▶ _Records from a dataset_
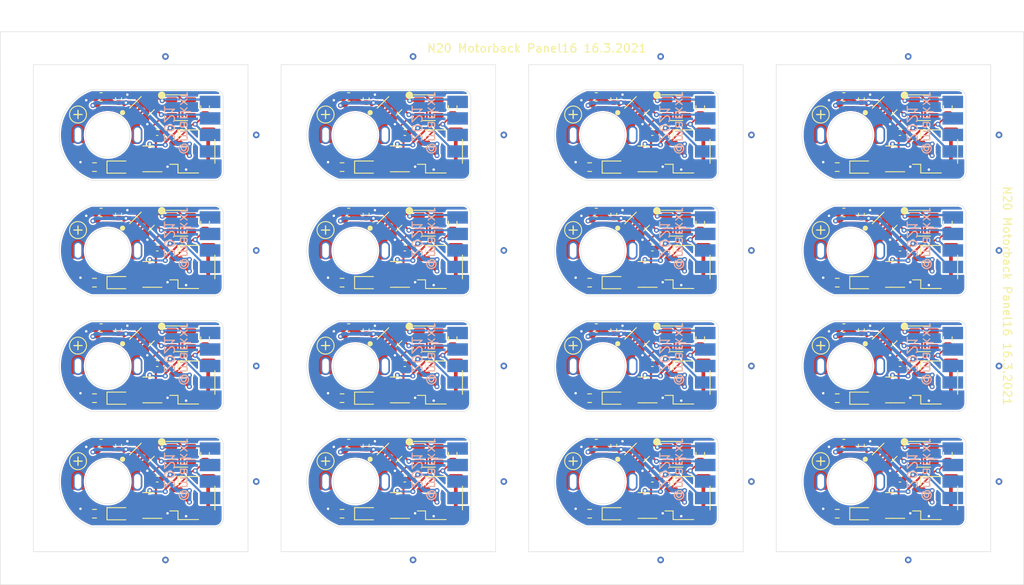
<source format=kicad_pcb>
(kicad_pcb (version 20210228) (generator pcbnew)

  (general
    (thickness 0.89)
  )

  (paper "A4")
  (layers
    (0 "F.Cu" signal)
    (31 "B.Cu" signal)
    (32 "B.Adhes" user "B.Adhesive")
    (33 "F.Adhes" user "F.Adhesive")
    (34 "B.Paste" user)
    (35 "F.Paste" user)
    (36 "B.SilkS" user "B.Silkscreen")
    (37 "F.SilkS" user "F.Silkscreen")
    (38 "B.Mask" user)
    (39 "F.Mask" user)
    (40 "Dwgs.User" user "User.Drawings")
    (41 "Cmts.User" user "User.Comments")
    (42 "Eco1.User" user "User.Eco1")
    (43 "Eco2.User" user "User.Eco2")
    (44 "Edge.Cuts" user)
    (45 "Margin" user)
    (46 "B.CrtYd" user "B.Courtyard")
    (47 "F.CrtYd" user "F.Courtyard")
    (48 "B.Fab" user)
    (49 "F.Fab" user)
    (50 "User.1" user)
    (51 "User.2" user)
    (52 "User.3" user)
    (53 "User.4" user)
    (54 "User.5" user)
    (55 "User.6" user)
    (56 "User.7" user)
    (57 "User.8" user)
    (58 "User.9" user)
  )

  (setup
    (stackup
      (layer "F.SilkS" (type "Top Silk Screen"))
      (layer "F.Paste" (type "Top Solder Paste"))
      (layer "F.Mask" (type "Top Solder Mask") (color "Green") (thickness 0.01))
      (layer "F.Cu" (type "copper") (thickness 0.035))
      (layer "dielectric 1" (type "core") (thickness 0.8) (material "FR4") (epsilon_r 4.5) (loss_tangent 0.02))
      (layer "B.Cu" (type "copper") (thickness 0.035))
      (layer "B.Mask" (type "Bottom Solder Mask") (color "Green") (thickness 0.01))
      (layer "B.Paste" (type "Bottom Solder Paste"))
      (layer "B.SilkS" (type "Bottom Silk Screen"))
      (layer "F.SilkS" (type "Top Silk Screen"))
      (layer "F.Paste" (type "Top Solder Paste"))
      (layer "F.Mask" (type "Top Solder Mask") (color "Green") (thickness 0.01))
      (layer "F.Cu" (type "copper") (thickness 0.035))
      (layer "dielectric 1" (type "core") (thickness 0.8) (material "FR4") (epsilon_r 4.5) (loss_tangent 0.02))
      (layer "B.Cu" (type "copper") (thickness 0.035))
      (layer "B.Mask" (type "Bottom Solder Mask") (color "Green") (thickness 0.01))
      (layer "B.Paste" (type "Bottom Solder Paste"))
      (layer "B.SilkS" (type "Bottom Silk Screen"))
      (copper_finish "None")
      (dielectric_constraints no)
    )
    (pad_to_mask_clearance 0)
    (aux_axis_origin 160 120)
    (pcbplotparams
      (layerselection 0x00010fc_ffffffff)
      (disableapertmacros false)
      (usegerberextensions false)
      (usegerberattributes true)
      (usegerberadvancedattributes true)
      (creategerberjobfile true)
      (svguseinch false)
      (svgprecision 6)
      (excludeedgelayer true)
      (plotframeref false)
      (viasonmask false)
      (mode 1)
      (useauxorigin true)
      (hpglpennumber 1)
      (hpglpenspeed 20)
      (hpglpendiameter 15.000000)
      (dxfpolygonmode true)
      (dxfimperialunits true)
      (dxfusepcbnewfont true)
      (psnegative false)
      (psa4output false)
      (plotreference true)
      (plotvalue true)
      (plotinvisibletext false)
      (sketchpadsonfab false)
      (subtractmaskfromsilk false)
      (outputformat 1)
      (mirror false)
      (drillshape 0)
      (scaleselection 1)
      (outputdirectory "plot")
    )
  )


  (net 0 "")
  (net 1 "GND")
  (net 2 "VBAT")
  (net 3 "/VLOGIC")
  (net 4 "PWMIN")
  (net 5 "/MOTORF")
  (net 6 "/MOTORR")
  (net 7 "BLINKY")
  (net 8 "Net-(D1-Pad1)")
  (net 9 "/MOTOROUT1")
  (net 10 "/MOTOROUT2")
  (net 11 "/PWMR")

  (footprint "LED_SMD:LED_0603_1608Metric" (layer "F.Cu") (at 146.4 97.4))

  (footprint "motorback:motorpad" (layer "F.Cu") (at 148.6 107.5))

  (footprint "Resistor_SMD:R_0603_1608Metric" (layer "F.Cu") (at 186.8 90.2 90))

  (footprint "motorback:drv8837_custom" (layer "F.Cu") (at 89.5 76 45))

  (footprint "Package_TO_SOT_SMD:SOT-23-6" (layer "F.Cu") (at 93.9 76.2))

  (footprint "Package_TO_SOT_SMD:SOT-23" (layer "F.Cu") (at 89.9 110.4 180))

  (footprint "Package_TO_SOT_SMD:SOT-23" (layer "F.Cu") (at 149.9 82.4 180))

  (footprint "motorback:drv8837_custom" (layer "F.Cu") (at 179.5 62 45))

  (footprint "LED_SMD:LED_0603_1608Metric" (layer "F.Cu") (at 146.4 83.4))

  (footprint "Resistor_SMD:R_0603_1608Metric" (layer "F.Cu") (at 186.8 76.2 90))

  (footprint "motorback:drv8837_custom" (layer "F.Cu") (at 89.5 90 45))

  (footprint "Package_TO_SOT_SMD:SOT-23-6" (layer "F.Cu") (at 93.9 62.2))

  (footprint "motorback:drv8837_custom" (layer "F.Cu") (at 179.5 104 45))

  (footprint "Capacitor_SMD:C_0402_1005Metric" (layer "F.Cu") (at 151 79.2 180))

  (footprint "LED_SMD:LED_0603_1608Metric" (layer "F.Cu") (at 146.4 69.4))

  (footprint "motorback:motorpad" (layer "F.Cu") (at 178.6 65.5))

  (footprint "Resistor_SMD:R_0603_1608Metric" (layer "F.Cu") (at 96.8 76.2 90))

  (footprint "Package_TO_SOT_SMD:SOT-23" (layer "F.Cu") (at 179.9 82.4 180))

  (footprint "Capacitor_SMD:C_0603_1608Metric" (layer "F.Cu") (at 144.2 60.9 180))

  (footprint "Connector_JST:JST_SH_SM03B-SRSS-TB_1x03-1MP_P1.00mm_Horizontal" (layer "F.Cu") (at 125.3 109.5 90))

  (footprint "Resistor_SMD:R_0603_1608Metric" (layer "F.Cu") (at 113.4 69.4))

  (footprint "motorback:motorpad" (layer "F.Cu") (at 171.4 79.5))

  (footprint "motorback:motorpad" (layer "F.Cu") (at 178.6 107.5))

  (footprint "motorback:drv8837_custom" (layer "F.Cu") (at 149.5 62 45))

  (footprint "Capacitor_SMD:C_0402_1005Metric" (layer "F.Cu") (at 151 107.2 180))

  (footprint "motorback:drv8837_custom" (layer "F.Cu") (at 119.5 104 45))

  (footprint "Capacitor_SMD:C_0402_1005Metric" (layer "F.Cu") (at 86.32 103.1 90))

  (footprint "Resistor_SMD:R_0603_1608Metric" (layer "F.Cu") (at 83.4 83.4))

  (footprint "Resistor_SMD:R_0603_1608Metric" (layer "F.Cu") (at 113.4 97.4))

  (footprint "Capacitor_SMD:C_0402_1005Metric" (layer "F.Cu") (at 176.32 75.1 90))

  (footprint "Resistor_SMD:R_0603_1608Metric" (layer "F.Cu") (at 96.8 104.2 90))

  (footprint "Capacitor_SMD:C_0402_1005Metric" (layer "F.Cu") (at 181 93.2 180))

  (footprint "motorback:motorpad" (layer "F.Cu") (at 88.6 93.5))

  (footprint "Package_TO_SOT_SMD:SOT-23" (layer "F.Cu") (at 179.9 96.4 180))

  (footprint "motorback:motorpad" (layer "F.Cu") (at 171.4 65.5))

  (footprint "Package_TO_SOT_SMD:SOT-23-6" (layer "F.Cu") (at 183.9 62.2))

  (footprint "Capacitor_SMD:C_0603_1608Metric" (layer "F.Cu") (at 84.2 88.9 180))

  (footprint "motorback:motorpad" (layer "F.Cu") (at 81.4 107.5))

  (footprint "Resistor_SMD:R_0603_1608Metric" (layer "F.Cu") (at 186.8 104.2 90))

  (footprint "Connector_JST:JST_SH_SM03B-SRSS-TB_1x03-1MP_P1.00mm_Horizontal" (layer "F.Cu") (at 95.3 81.5 90))

  (footprint "Package_TO_SOT_SMD:SOT-23" (layer "F.Cu") (at 149.9 68.4 180))

  (footprint "Capacitor_SMD:C_0402_1005Metric" (layer "F.Cu") (at 151 65.2 180))

  (footprint "motorback:drv8837_custom" (layer "F.Cu") (at 179.5 90 45))

  (footprint "Capacitor_SMD:C_0402_1005Metric" (layer "F.Cu") (at 121 79.2 180))

  (footprint "Connector_JST:JST_SH_SM03B-SRSS-TB_1x03-1MP_P1.00mm_Horizontal" (layer "F.Cu") (at 155.3 81.5 90))

  (footprint "Resistor_SMD:R_0603_1608Metric" (layer "F.Cu") (at 113.4 111.4))

  (footprint "motorback:drv8837_custom" (layer "F.Cu") (at 179.5 76 45))

  (footprint "LED_SMD:LED_0603_1608Metric" (layer "F.Cu") (at 86.4 83.4))

  (footprint "Package_TO_SOT_SMD:SOT-23-6" (layer "F.Cu") (at 123.9 104.2))

  (footprint "Package_TO_SOT_SMD:SOT-23-6" (layer "F.Cu") (at 183.9 76.2))

  (footprint "motorback:motorpad" (layer "F.Cu") (at 171.4 107.5))

  (footprint "Resistor_SMD:R_0603_1608Metric" (layer "F.Cu") (at 96.8 90.2 90))

  (footprint "Capacitor_SMD:C_0402_1005Metric" (layer "F.Cu") (at 146.32 75.1 90))

  (footprint "Package_TO_SOT_SMD:SOT-23-6" (layer "F.Cu") (at 93.9 90.2))

  (footprint "Connector_JST:JST_SH_SM03B-SRSS-TB_1x03-1MP_P1.00mm_Horizontal" (layer "F.Cu") (at 95.3 67.5 90))

  (footprint "Package_TO_SOT_SMD:SOT-23-6" (layer "F.Cu") (at 123.9 62.2))

  (footprint "Resistor_SMD:R_0603_1608Metric" (layer "F.Cu") (at 143.4 69.4))

  (footprint "motorback:motorpad" (layer "F.Cu") (at 81.4 79.5))

  (footprint "LED_SMD:LED_0603_1608Metric" (layer "F.Cu") (at 86.4 97.4))

  (footprint "motorback:motorpad" (layer "F.Cu") (at 171.4 93.5))

  (footprint "Package_TO_SOT_SMD:SOT-23" (layer "F.Cu") (at 149.9 96.4 180))

  (footprint "Resistor_SMD:R_0603_1608Metric" (layer "F.Cu") (at 186.8 62.2 90))

  (footprint "Resistor_SMD:R_0603_1608Metric" (layer "F.Cu")
   
... [1489061 chars truncated]
</source>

▶ _WHAT THE EXERCISE ASKS_
The answer should hold the lines from the one containing "146.32 75.1 90))" through the end of the entries above, set down exactly, with both ends included.

▶ _WRITTEN RESPONSE_
  (footprint "Capacitor_SMD:C_0402_1005Metric" (layer "F.Cu") (at 146.32 75.1 90))

  (footprint "Package_TO_SOT_SMD:SOT-23-6" (layer "F.Cu") (at 93.9 90.2))

  (footprint "Connector_JST:JST_SH_SM03B-SRSS-TB_1x03-1MP_P1.00mm_Horizontal" (layer "F.Cu") (at 95.3 67.5 90))

  (footprint "Package_TO_SOT_SMD:SOT-23-6" (layer "F.Cu") (at 123.9 62.2))

  (footprint "Resistor_SMD:R_0603_1608Metric" (layer "F.Cu") (at 143.4 69.4))

  (footprint "motorback:motorpad" (layer "F.Cu") (at 81.4 79.5))

  (footprint "LED_SMD:LED_0603_1608Metric" (layer "F.Cu") (at 86.4 97.4))

  (footprint "motorback:motorpad" (layer "F.Cu") (at 171.4 93.5))

  (footprint "Package_TO_SOT_SMD:SOT-23" (layer "F.Cu") (at 149.9 96.4 180))

  (footprint "Resistor_SMD:R_0603_1608Metric" (layer "F.Cu") (at 186.8 62.2 90))

  (footprint "Resistor_SMD:R_0603_1608Metric" (layer "F.Cu")
   
... [1489061 chars truncated]
</source>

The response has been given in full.